Sorti en juin 2018 aux Editions de Minuit. (Premier) roman. 192 pages.

Ça raconte Sarah est le premier roman de Pauline Delabroy-Allard, jeune auteure d’une trentaine d’années.

Le roman, qui relate un passion fulgurante et inattendue entre deux femmes, est composé de deux parties. La première, écrite à un rythme rapide, commence par une scène qui chronologiquement parlant se situerait à sa fin ; elle nous amène à nous demander jusqu’où cette passion entre deux femmes va pouvoir aller. Auparavant, la narratrice avait une vie sage, une vie en latence. Professeure, mère d’une petite fille, épouse abandonnée, elle avait un compagnon. L’amitié, puis la passion pour Sarah vient tout balayer. La narratrice ne s’appartient plus.
Comme un leitmotiv, dans cette première partie reviennent des éléments de description de Sarah… Des éléments inquiétants sur sa beauté mystérieuse : son nez abrupt d’oiseau rare, « ses yeux de serpent aux paupières tombantes »). D’autres détails aussi, sur sa dangerosité, sur son immense capacité à vivre : Sarah est « pleine d’allant, conquérante, victorieuse. C’est une tornade inattendue, elle tournoie ; animée, exaltée, passionnée, elle veut tout, tout de suite. Elle est vivante ».
Violoniste dans un quatuor, son talent musical ajoute à la fascination qu’elle provoque. Avec Sarah, la narratrice entre en tempête et nous dit : « dans cette tempête elle est capitaine de navire. Je deviens femme de marin ».

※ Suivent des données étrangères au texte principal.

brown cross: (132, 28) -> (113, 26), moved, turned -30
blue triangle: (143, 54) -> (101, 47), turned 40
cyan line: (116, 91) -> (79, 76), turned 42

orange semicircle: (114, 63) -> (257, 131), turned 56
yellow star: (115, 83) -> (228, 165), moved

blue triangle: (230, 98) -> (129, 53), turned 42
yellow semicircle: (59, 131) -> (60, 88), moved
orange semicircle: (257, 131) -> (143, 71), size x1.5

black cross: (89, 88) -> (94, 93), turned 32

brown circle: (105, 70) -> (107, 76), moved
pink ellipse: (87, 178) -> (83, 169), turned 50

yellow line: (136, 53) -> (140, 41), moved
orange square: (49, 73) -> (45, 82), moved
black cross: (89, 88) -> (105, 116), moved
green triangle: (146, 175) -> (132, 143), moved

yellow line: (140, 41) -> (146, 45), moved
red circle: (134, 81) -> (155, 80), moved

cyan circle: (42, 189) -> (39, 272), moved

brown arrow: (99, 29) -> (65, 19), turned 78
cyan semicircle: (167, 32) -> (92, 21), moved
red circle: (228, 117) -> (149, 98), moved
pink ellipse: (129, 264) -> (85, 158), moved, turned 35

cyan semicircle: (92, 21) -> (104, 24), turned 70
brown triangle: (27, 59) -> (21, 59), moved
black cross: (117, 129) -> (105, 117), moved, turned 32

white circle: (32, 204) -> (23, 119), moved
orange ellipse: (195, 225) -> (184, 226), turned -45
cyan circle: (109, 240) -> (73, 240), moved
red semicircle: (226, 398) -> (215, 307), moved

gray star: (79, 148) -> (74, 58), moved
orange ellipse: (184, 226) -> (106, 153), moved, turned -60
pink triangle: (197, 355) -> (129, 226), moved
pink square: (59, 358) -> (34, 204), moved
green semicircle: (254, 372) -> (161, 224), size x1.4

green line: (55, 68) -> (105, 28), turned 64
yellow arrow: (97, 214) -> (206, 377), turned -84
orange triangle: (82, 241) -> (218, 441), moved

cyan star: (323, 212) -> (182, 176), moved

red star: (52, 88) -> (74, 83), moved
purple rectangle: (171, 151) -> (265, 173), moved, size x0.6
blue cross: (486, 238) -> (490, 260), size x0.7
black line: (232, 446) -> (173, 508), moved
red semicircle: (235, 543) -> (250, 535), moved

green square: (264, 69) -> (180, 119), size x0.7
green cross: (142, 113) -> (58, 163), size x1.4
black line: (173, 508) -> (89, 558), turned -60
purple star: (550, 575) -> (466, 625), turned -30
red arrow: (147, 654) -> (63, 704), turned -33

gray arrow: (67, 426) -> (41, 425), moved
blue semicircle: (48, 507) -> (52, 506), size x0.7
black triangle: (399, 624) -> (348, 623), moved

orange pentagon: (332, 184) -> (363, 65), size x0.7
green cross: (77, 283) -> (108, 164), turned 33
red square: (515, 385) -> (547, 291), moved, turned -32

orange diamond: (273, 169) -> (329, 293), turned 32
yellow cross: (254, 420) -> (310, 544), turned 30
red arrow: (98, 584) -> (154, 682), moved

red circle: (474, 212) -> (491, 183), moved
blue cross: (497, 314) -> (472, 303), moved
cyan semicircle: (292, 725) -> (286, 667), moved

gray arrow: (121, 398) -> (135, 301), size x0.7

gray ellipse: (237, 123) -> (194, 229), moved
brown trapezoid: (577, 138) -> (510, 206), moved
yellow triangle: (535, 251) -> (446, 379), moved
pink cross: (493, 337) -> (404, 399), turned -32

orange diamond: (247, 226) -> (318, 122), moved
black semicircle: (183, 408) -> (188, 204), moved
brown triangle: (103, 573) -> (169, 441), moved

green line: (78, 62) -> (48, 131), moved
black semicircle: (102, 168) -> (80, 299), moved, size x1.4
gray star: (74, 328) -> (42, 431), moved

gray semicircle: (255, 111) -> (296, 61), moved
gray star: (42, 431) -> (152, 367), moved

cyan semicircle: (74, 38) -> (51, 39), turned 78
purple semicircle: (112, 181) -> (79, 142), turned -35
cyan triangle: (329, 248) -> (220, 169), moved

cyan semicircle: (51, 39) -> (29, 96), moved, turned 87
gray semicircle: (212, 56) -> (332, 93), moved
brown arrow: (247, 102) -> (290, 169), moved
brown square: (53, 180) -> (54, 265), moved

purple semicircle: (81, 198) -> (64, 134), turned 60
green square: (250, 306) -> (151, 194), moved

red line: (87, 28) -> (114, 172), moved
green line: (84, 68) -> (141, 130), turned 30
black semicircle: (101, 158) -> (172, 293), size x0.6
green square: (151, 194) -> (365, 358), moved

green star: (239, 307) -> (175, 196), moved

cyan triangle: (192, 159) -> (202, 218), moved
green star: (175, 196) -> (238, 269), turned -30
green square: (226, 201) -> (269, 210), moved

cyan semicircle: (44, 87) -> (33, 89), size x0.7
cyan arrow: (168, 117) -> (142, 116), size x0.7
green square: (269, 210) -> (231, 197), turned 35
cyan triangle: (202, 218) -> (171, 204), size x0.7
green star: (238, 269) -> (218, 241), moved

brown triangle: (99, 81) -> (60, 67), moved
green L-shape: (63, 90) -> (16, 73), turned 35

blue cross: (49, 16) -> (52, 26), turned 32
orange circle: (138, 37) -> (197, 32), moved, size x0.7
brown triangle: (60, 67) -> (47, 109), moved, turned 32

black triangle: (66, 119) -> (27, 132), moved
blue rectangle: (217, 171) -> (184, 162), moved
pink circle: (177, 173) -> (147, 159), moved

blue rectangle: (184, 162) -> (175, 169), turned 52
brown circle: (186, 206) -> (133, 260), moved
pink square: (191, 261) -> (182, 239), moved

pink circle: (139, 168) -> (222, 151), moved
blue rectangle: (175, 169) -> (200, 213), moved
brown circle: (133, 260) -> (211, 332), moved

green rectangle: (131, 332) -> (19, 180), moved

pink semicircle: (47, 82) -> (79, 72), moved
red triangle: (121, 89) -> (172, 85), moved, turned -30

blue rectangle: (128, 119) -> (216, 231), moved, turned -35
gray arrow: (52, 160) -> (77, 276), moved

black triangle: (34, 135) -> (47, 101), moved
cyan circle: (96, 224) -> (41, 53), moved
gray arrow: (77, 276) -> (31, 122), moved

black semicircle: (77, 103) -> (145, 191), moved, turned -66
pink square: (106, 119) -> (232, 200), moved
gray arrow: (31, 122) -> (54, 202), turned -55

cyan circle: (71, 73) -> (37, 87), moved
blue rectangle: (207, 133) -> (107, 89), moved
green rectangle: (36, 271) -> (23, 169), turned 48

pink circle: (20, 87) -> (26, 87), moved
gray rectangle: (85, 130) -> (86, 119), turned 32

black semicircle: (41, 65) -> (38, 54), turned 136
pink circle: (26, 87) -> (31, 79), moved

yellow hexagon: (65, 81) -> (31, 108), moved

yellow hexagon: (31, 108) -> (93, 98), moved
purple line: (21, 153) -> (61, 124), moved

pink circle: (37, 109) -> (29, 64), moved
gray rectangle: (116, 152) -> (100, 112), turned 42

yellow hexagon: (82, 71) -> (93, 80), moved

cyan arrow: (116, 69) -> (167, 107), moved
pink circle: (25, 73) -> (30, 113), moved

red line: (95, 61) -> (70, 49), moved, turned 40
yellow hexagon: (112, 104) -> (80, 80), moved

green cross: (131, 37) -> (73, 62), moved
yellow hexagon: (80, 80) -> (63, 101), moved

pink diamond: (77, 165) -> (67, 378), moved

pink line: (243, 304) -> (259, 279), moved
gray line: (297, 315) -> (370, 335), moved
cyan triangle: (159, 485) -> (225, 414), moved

La seconde partie, sur un rythme plus lent, raconte la descente dramatique de la narratrice après la disparition de Sarah. Une descente sans retour… malgré de petits flash-backs sur sa propre enfance. Elle finit par ne plus savoir si son amante est morte ou pas… Elle s’enfonce dans une folie solitaire. Et grâce à l’écriture au présent et à la première personne, on est la narratrice, du moins en profonde empathie avec elle. J’ai littéralement été happée, aspirée par l’histoire et l’écriture de ce roman (raconté à la première personne et au présent), qui est à lire d’une traite, du moins la première partie.

En voici un extrait, celui figurant sur la quatrième de couverture qui, dès que je l’ai lu m’a convaincue que ce serait terrible mais que j’allais adorer !
« Ça raconte Sarah, sa beauté mystérieuse, son nez cassant de doux rapace, ses yeux comme des cailloux verts, mais non, pas verts, d’une couleur insolite, ses yeux de serpent aux paupières tombantes. Ça raconte Sarah la fougue, Sarah la passion, Sarah le soufre, ça raconte le moment précis où l’allumette craque, le moment précis où le bout de bois devient feu, où l’étincelle illumine la nuit, où du néant jaillit la brûlure. Ce moment précis et minuscule, un basculement d’une seconde à peine. Ça raconte Sarah, de symbole : S ».